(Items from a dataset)
::::::
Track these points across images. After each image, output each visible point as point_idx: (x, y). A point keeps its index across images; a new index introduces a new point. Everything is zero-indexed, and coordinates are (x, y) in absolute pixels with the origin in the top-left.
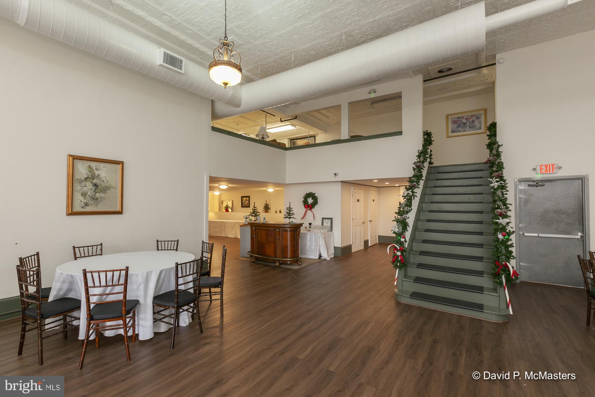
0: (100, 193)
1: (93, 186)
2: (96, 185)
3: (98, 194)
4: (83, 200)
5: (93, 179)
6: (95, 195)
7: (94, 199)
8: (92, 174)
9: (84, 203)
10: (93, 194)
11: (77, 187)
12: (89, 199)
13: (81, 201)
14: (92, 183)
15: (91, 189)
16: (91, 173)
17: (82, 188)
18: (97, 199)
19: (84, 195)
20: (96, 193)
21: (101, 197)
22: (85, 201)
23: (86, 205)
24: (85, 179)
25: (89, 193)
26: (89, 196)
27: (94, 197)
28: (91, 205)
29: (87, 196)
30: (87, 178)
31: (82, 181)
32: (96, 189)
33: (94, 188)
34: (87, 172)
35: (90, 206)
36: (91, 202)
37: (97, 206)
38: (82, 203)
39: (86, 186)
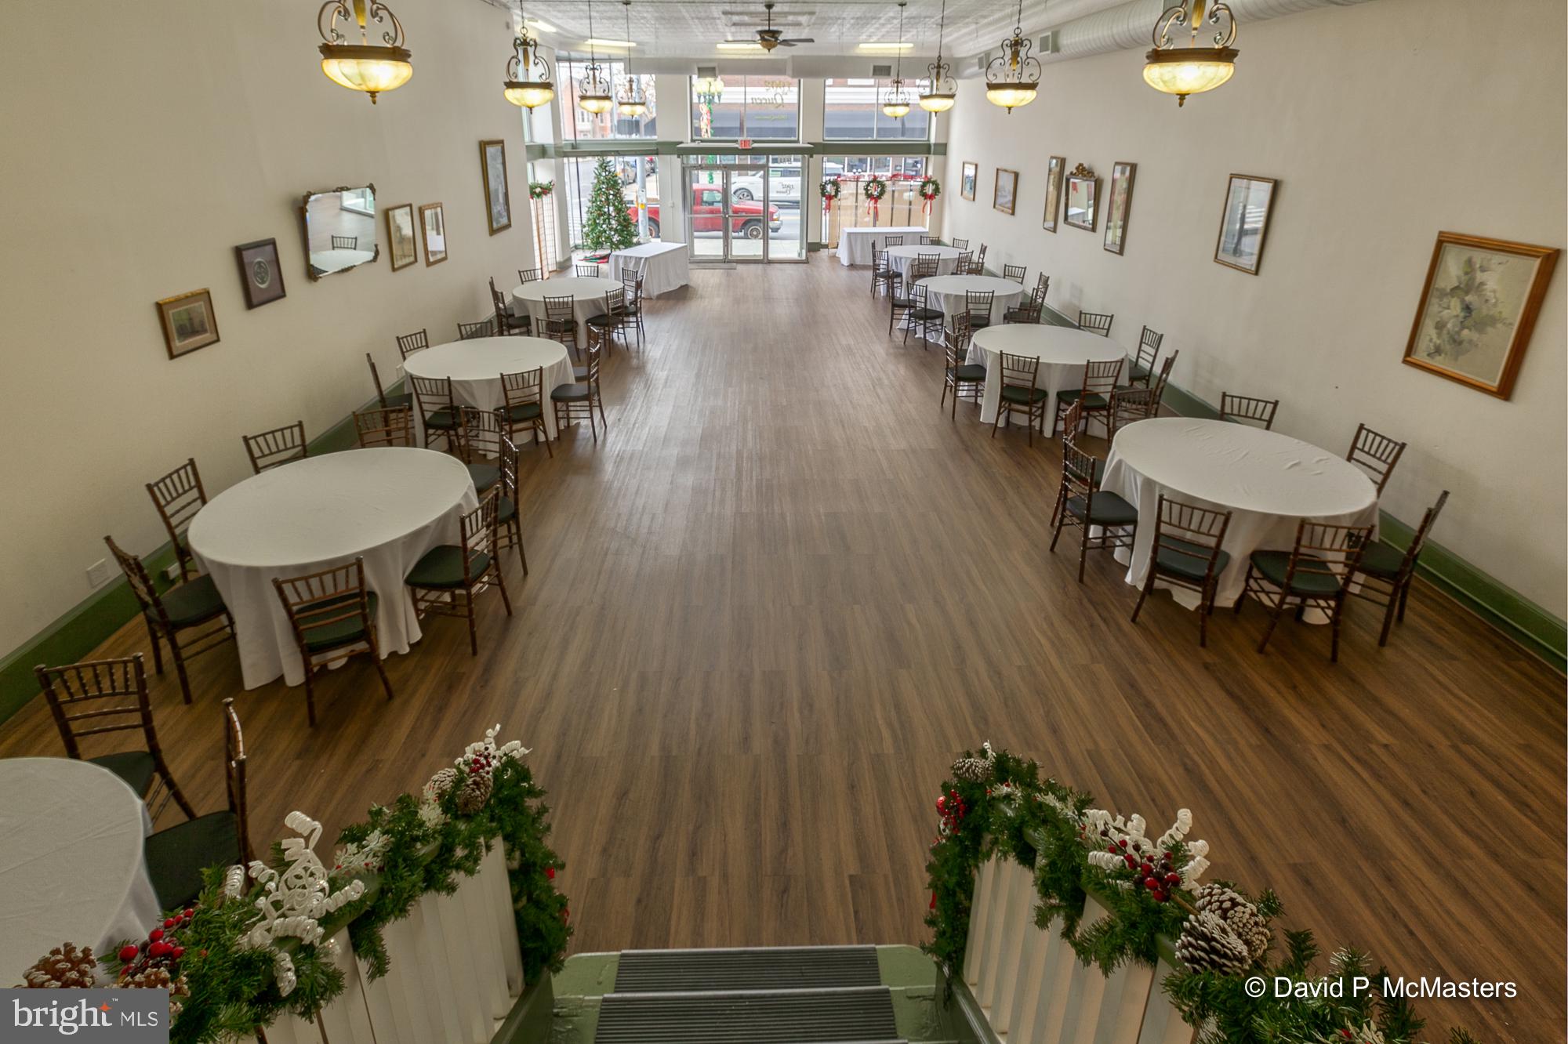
0: (1470, 330)
1: (1463, 309)
2: (1468, 308)
3: (1466, 332)
4: (1434, 337)
5: (1467, 293)
6: (1458, 333)
7: (1455, 341)
8: (1470, 279)
9: (1435, 344)
10: (1457, 329)
11: (1434, 307)
12: (1445, 337)
13: (1431, 340)
14: (1463, 301)
15: (1457, 316)
16: (1467, 277)
17: (1440, 309)
18: (1461, 343)
19: (1440, 326)
20: (1463, 327)
21: (1470, 341)
22: (1438, 342)
23: (1438, 350)
24: (1452, 290)
25: (1449, 326)
26: (1449, 333)
27: (1456, 337)
28: (1446, 354)
29: (1445, 332)
30: (1457, 288)
31: (1446, 295)
32: (1465, 317)
33: (1462, 314)
34: (1461, 273)
35: (1443, 355)
36: (1448, 347)
37: (1456, 359)
38: (1432, 345)
39: (1448, 308)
::::::
- TASK STATEMENT
Retype the records verbatim, excluding each image they hold.

- RESPONSE TO THIS EXERCISE
Track these points across images. After each image, output each visible point as point_idx: (x, y). A point keeps its index across images; a new index introduces a new point. Everything is zero-indexed, and coordinates are (x, y) in absolute pixels with the origin in the top-left.
0: (100, 193)
1: (93, 186)
2: (96, 185)
3: (98, 194)
4: (83, 200)
5: (93, 179)
6: (95, 195)
7: (94, 199)
8: (92, 174)
9: (84, 203)
10: (93, 194)
11: (77, 187)
12: (89, 199)
13: (81, 201)
14: (92, 183)
15: (91, 189)
16: (91, 173)
17: (82, 188)
18: (97, 199)
19: (84, 195)
20: (96, 193)
21: (101, 197)
22: (85, 201)
23: (86, 205)
24: (85, 179)
25: (89, 193)
26: (89, 196)
27: (94, 197)
28: (91, 205)
29: (87, 196)
30: (87, 178)
31: (82, 181)
32: (96, 189)
33: (94, 188)
34: (87, 172)
35: (90, 206)
36: (91, 202)
37: (97, 206)
38: (82, 203)
39: (86, 186)
0: (1470, 330)
1: (1463, 309)
2: (1468, 308)
3: (1466, 332)
4: (1434, 337)
5: (1467, 293)
6: (1458, 333)
7: (1455, 341)
8: (1470, 279)
9: (1435, 344)
10: (1457, 329)
11: (1434, 307)
12: (1445, 337)
13: (1431, 340)
14: (1463, 301)
15: (1457, 316)
16: (1467, 277)
17: (1440, 309)
18: (1461, 343)
19: (1440, 326)
20: (1463, 327)
21: (1470, 341)
22: (1438, 342)
23: (1438, 350)
24: (1452, 290)
25: (1449, 326)
26: (1449, 333)
27: (1456, 337)
28: (1446, 354)
29: (1445, 332)
30: (1457, 288)
31: (1446, 295)
32: (1465, 317)
33: (1462, 314)
34: (1461, 273)
35: (1443, 355)
36: (1448, 347)
37: (1456, 359)
38: (1432, 345)
39: (1448, 308)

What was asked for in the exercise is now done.